Material to process:
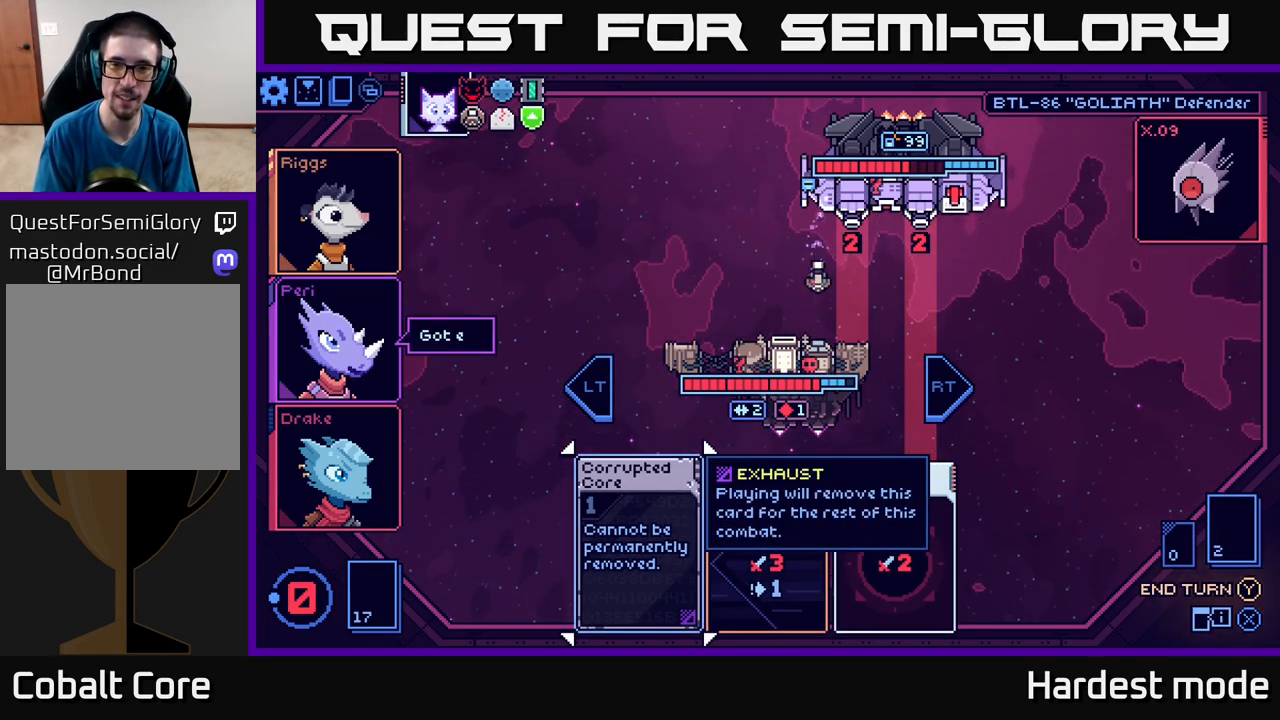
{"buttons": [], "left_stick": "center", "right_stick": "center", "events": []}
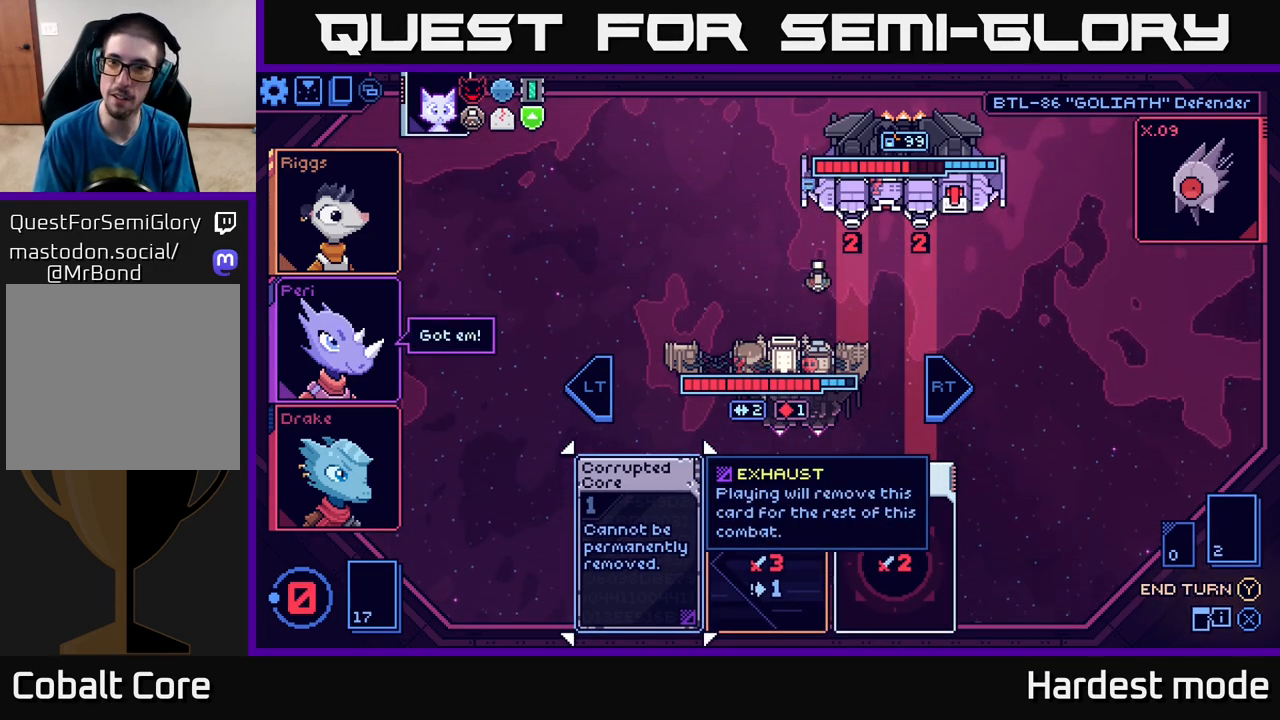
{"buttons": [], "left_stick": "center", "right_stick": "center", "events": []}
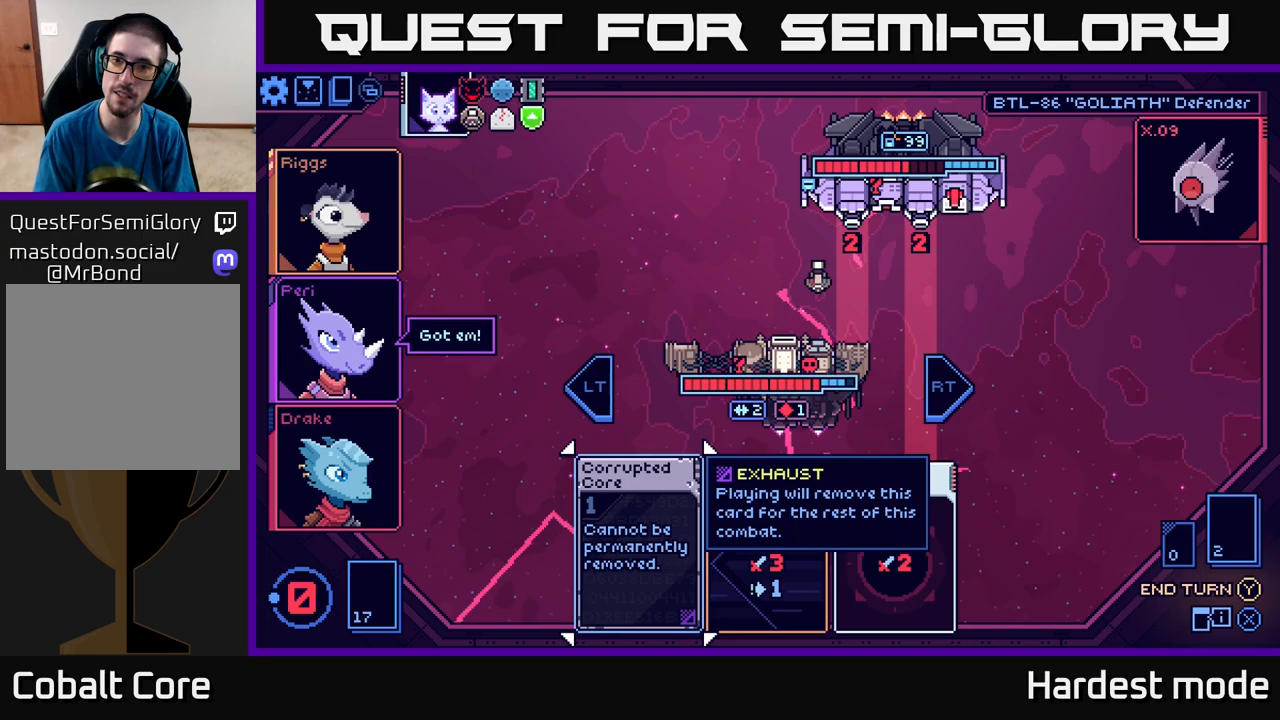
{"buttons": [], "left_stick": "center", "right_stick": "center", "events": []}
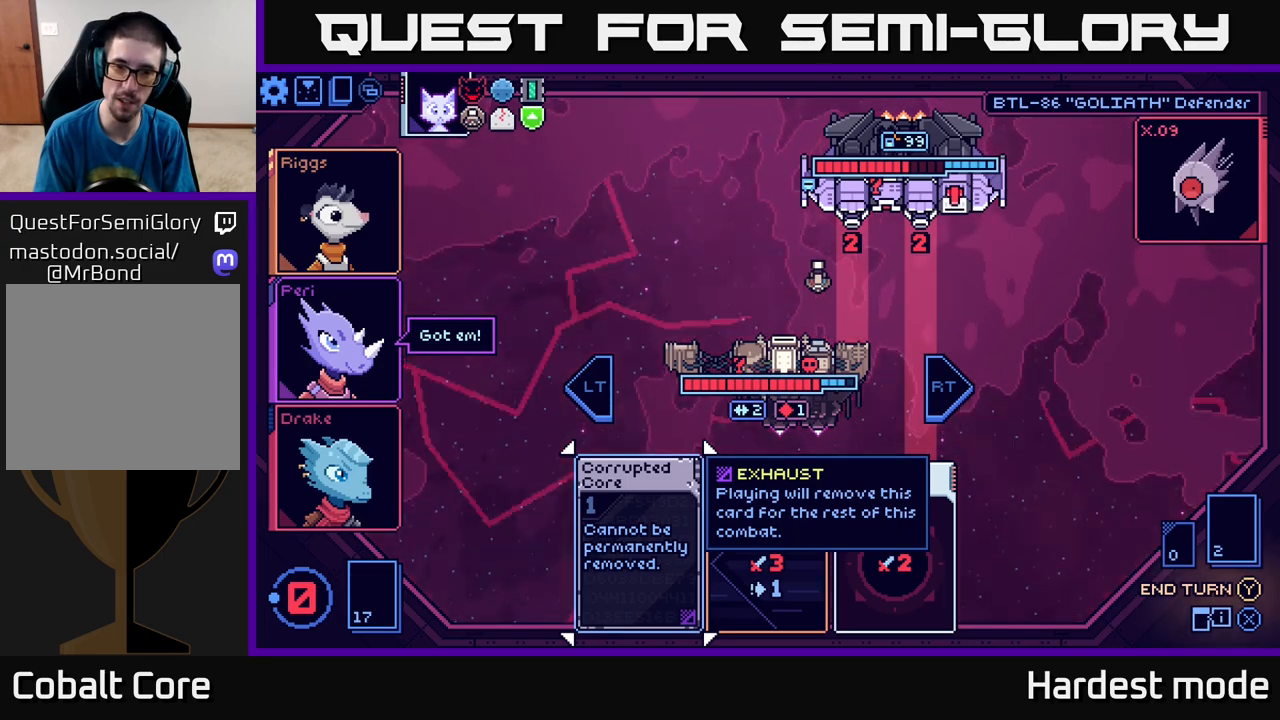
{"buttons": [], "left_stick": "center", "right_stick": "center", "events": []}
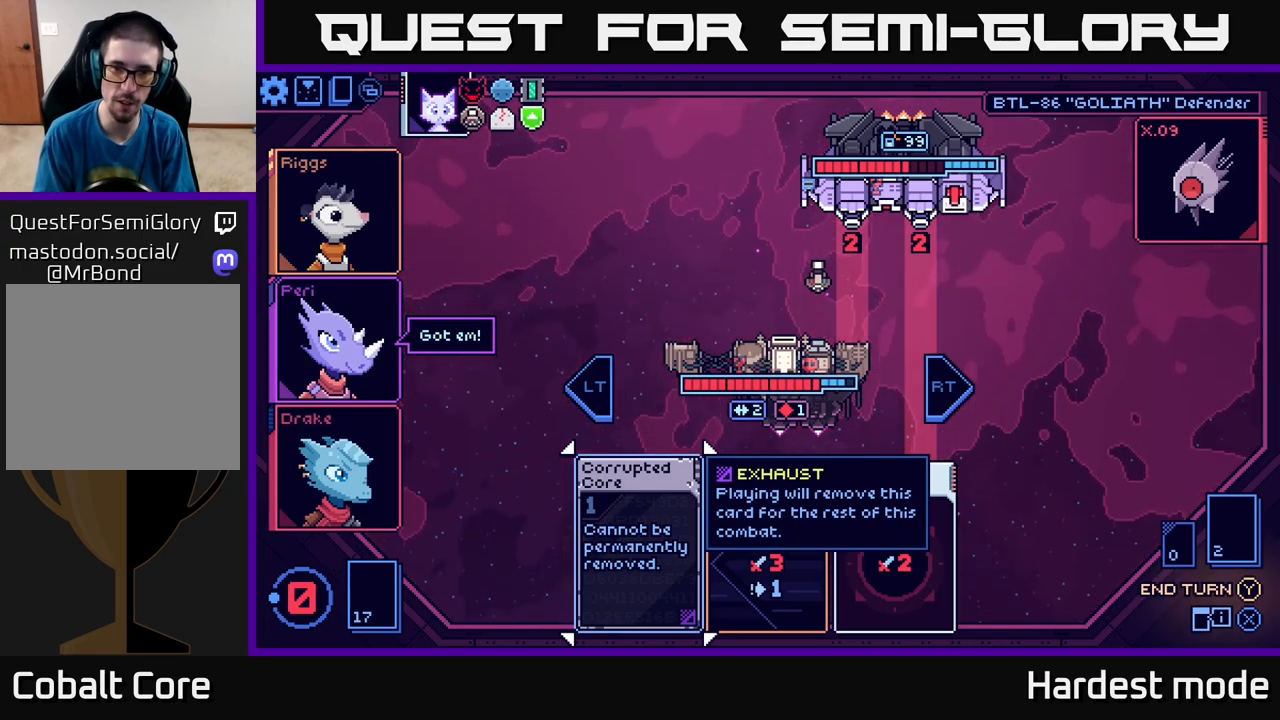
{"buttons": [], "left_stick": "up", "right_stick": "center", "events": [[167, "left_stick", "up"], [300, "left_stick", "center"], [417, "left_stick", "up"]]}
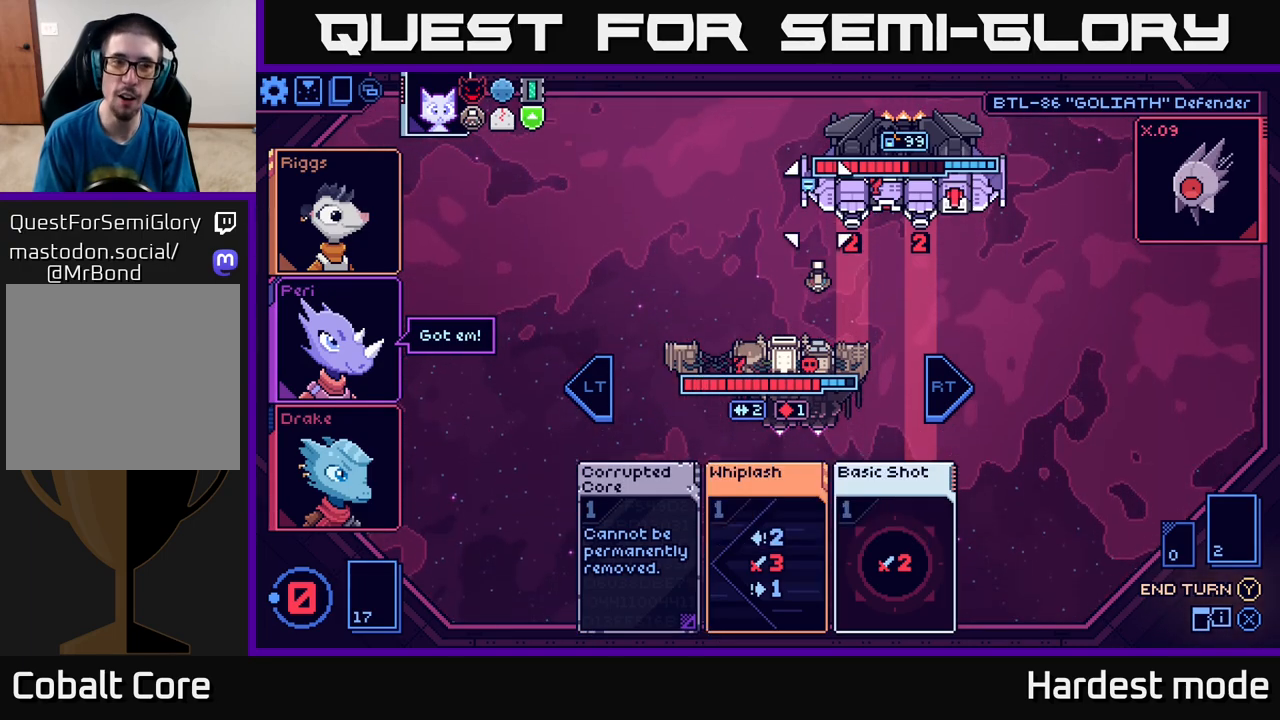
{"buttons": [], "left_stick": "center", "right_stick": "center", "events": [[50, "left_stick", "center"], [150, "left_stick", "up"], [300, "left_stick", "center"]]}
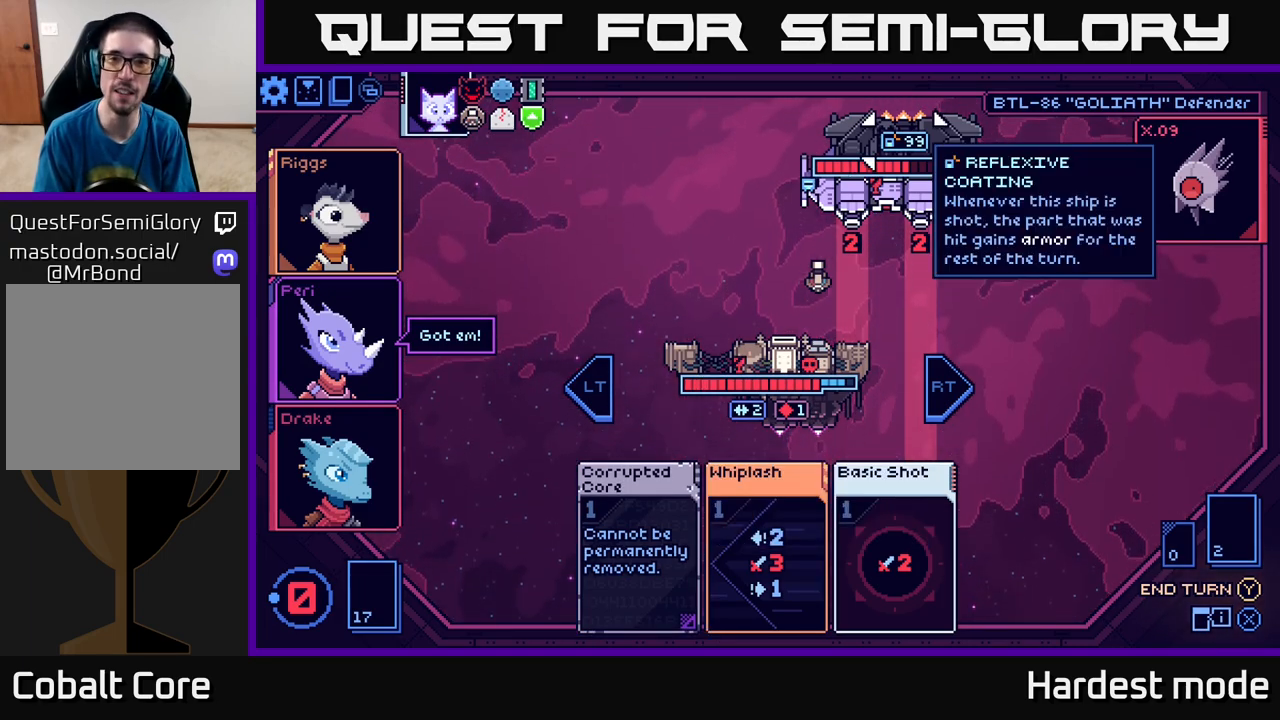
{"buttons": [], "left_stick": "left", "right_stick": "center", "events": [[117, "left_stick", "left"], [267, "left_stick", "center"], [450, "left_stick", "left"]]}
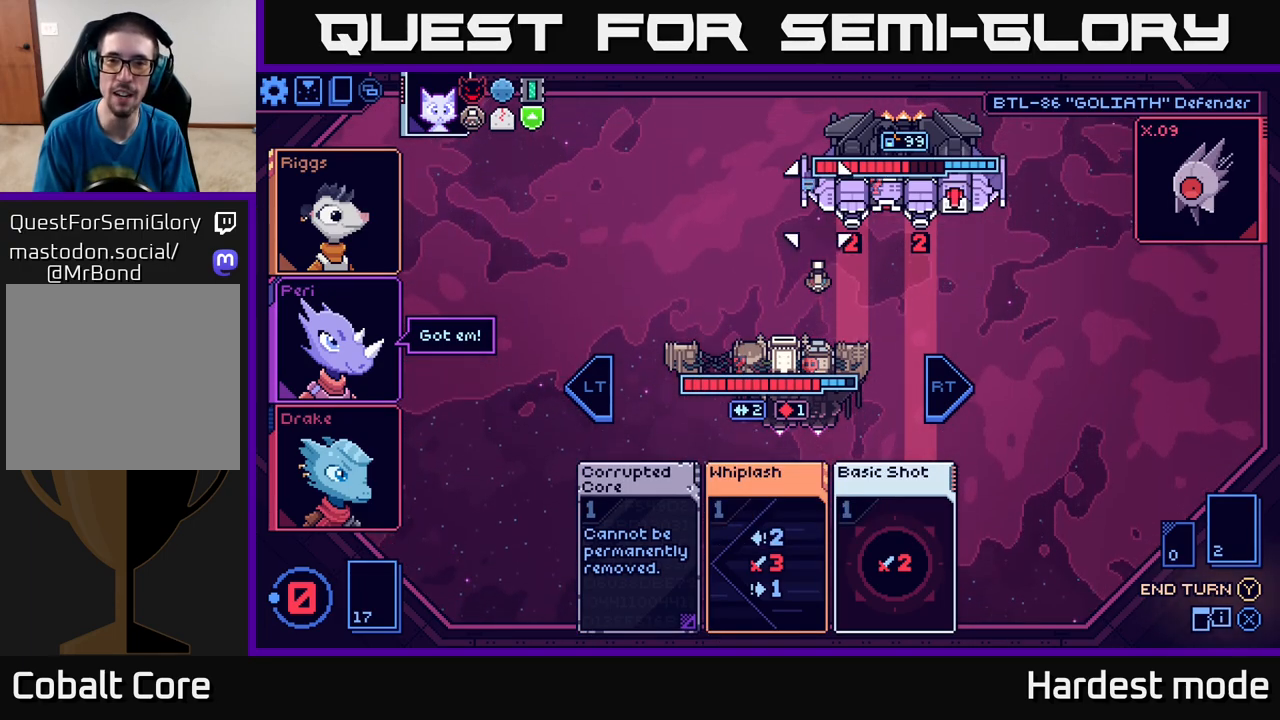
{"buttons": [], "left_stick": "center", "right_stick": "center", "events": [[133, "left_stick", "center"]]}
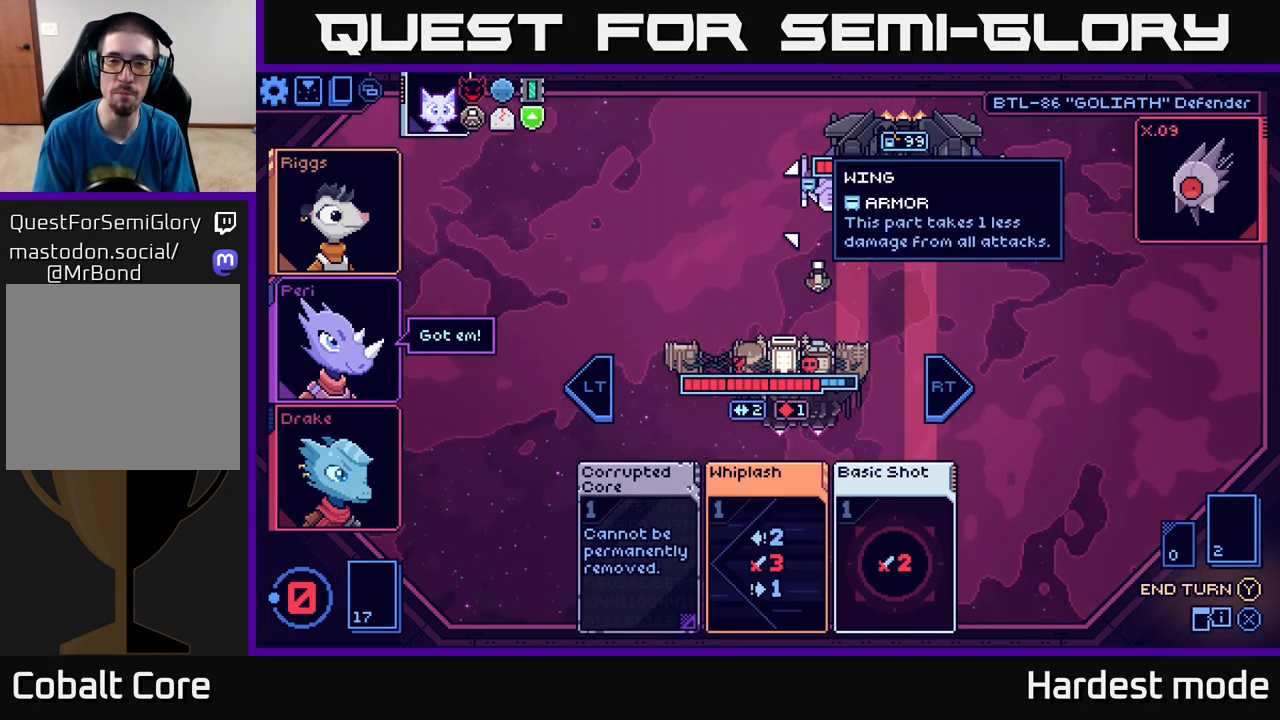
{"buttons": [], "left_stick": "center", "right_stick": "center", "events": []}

Aim of the task: All of the lines above should be retyped precisely, apart from the pictures.

Task result:
{"buttons": [], "left_stick": "center", "right_stick": "center", "events": []}
{"buttons": [], "left_stick": "center", "right_stick": "center", "events": []}
{"buttons": [], "left_stick": "center", "right_stick": "center", "events": []}
{"buttons": [], "left_stick": "center", "right_stick": "center", "events": []}
{"buttons": [], "left_stick": "up", "right_stick": "center", "events": [[167, "left_stick", "up"], [300, "left_stick", "center"], [417, "left_stick", "up"]]}
{"buttons": [], "left_stick": "center", "right_stick": "center", "events": [[50, "left_stick", "center"], [150, "left_stick", "up"], [300, "left_stick", "center"]]}
{"buttons": [], "left_stick": "left", "right_stick": "center", "events": [[117, "left_stick", "left"], [267, "left_stick", "center"], [450, "left_stick", "left"]]}
{"buttons": [], "left_stick": "center", "right_stick": "center", "events": [[133, "left_stick", "center"]]}
{"buttons": [], "left_stick": "center", "right_stick": "center", "events": []}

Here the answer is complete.